If they are able to enter soul by the tens of thousands, it's gonna be ONE HELL OF A FIGHT.
Originally posted by Gliese581
The NK artillery is underground on firing positions with Seoul in range. Any conventional war is already lost for the South to the extend of humiliating position. Kim does not need to invade the entire peninsula, he needs only to enter in the ruined Seoul and "liberate" the countrymen from the "traitor Lee" as the SK president is officially called by KCNA website.
Originally posted by Vitchilo
reply to post by sdcigarpig
And you forgot that the ONLY WAY North Korea is gonna be able to detonate one in the South is if they smuggle it down there.
Of course they might be crazy enough to have dug a tunnel under the DMZ and they plan to blow up one under there so they can pass their armored columns...

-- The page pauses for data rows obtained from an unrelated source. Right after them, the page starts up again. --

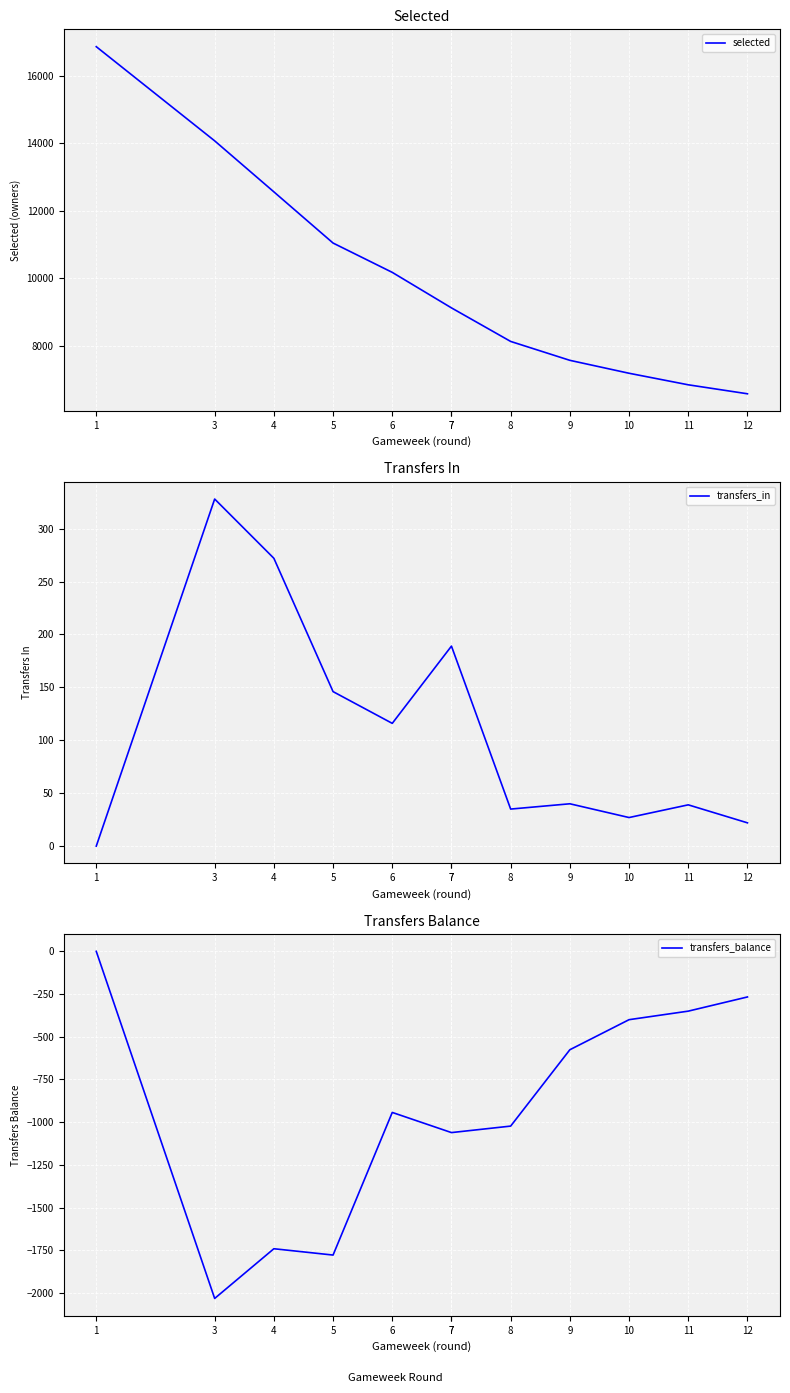

True or false: selected and transfers_balance intersect in this chart.

False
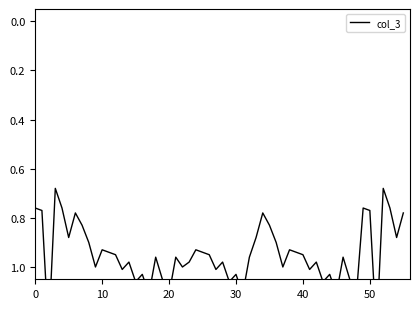

How many points are lower than both their immediate neighbors (excluding endpoints)?

5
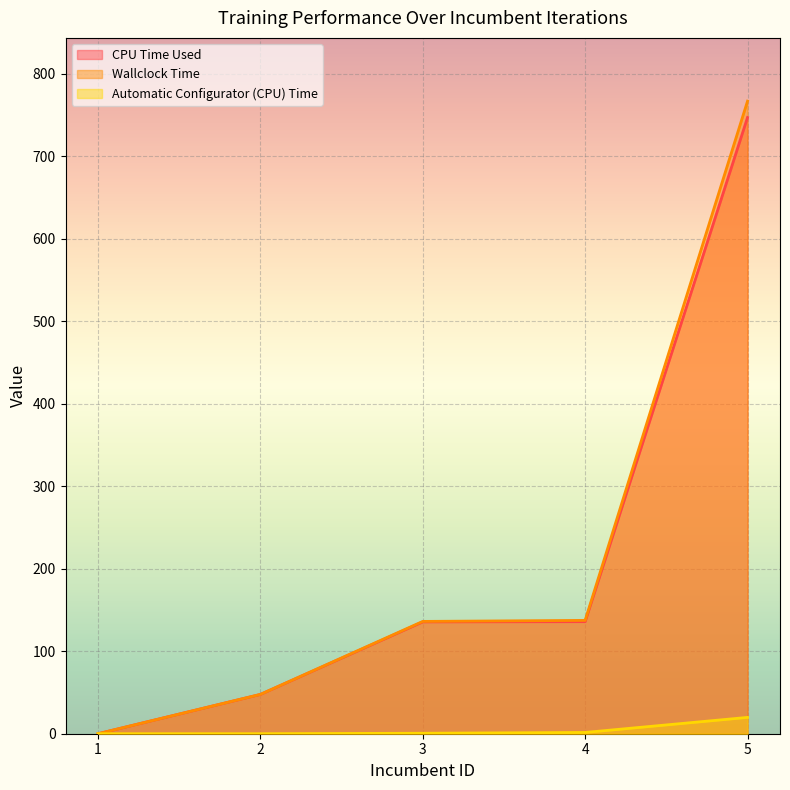

Reading left to right, what are all the values shown in this chart?

CPU Time Used: 0.0	47.6	135.6	135.8	747.0
Wallclock Time: 0.0	47.7	136.1	137.4	766.8
Automatic Configurator (CPU) Time: 0.0	0.0	0.6	1.5	19.8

Since November 15, 1974, the South has discovered four tunnels crossing the DMZ dug by North Korea. This is indicated by the orientation of the blasting lines within each tunnel. Upon their discovery, North Korea claimed that the tunnels were for coal mining; however, no coal has been found in the tunnels, which are dug through granite, but some of the tunnel walls have been painted black to give the appearance of anthracite. The tunnels are believed to have been planned as a military invasion route by North Korea. Each shaft is large enough to permit the passage of an entire infantry division in one hour, though the tunnels are not wide enough for tanks or vehicles. All the tunnels run in a north-south direction and do not have branches. Engineering within the tunnels, following each discovery, has become progressively more advanced. For example, the third tunnel sloped slightly upwards as it progressed southward, to prevent water stagnation. Today, overseas visitors (South Korean passport holders are not permitted to enter the DMZ) may visit the third tunnel during guided tours of the area.
Originally posted by Mr Tranny
The big thing I have to point out is.... Those statistics are almost totally useless in the modern world.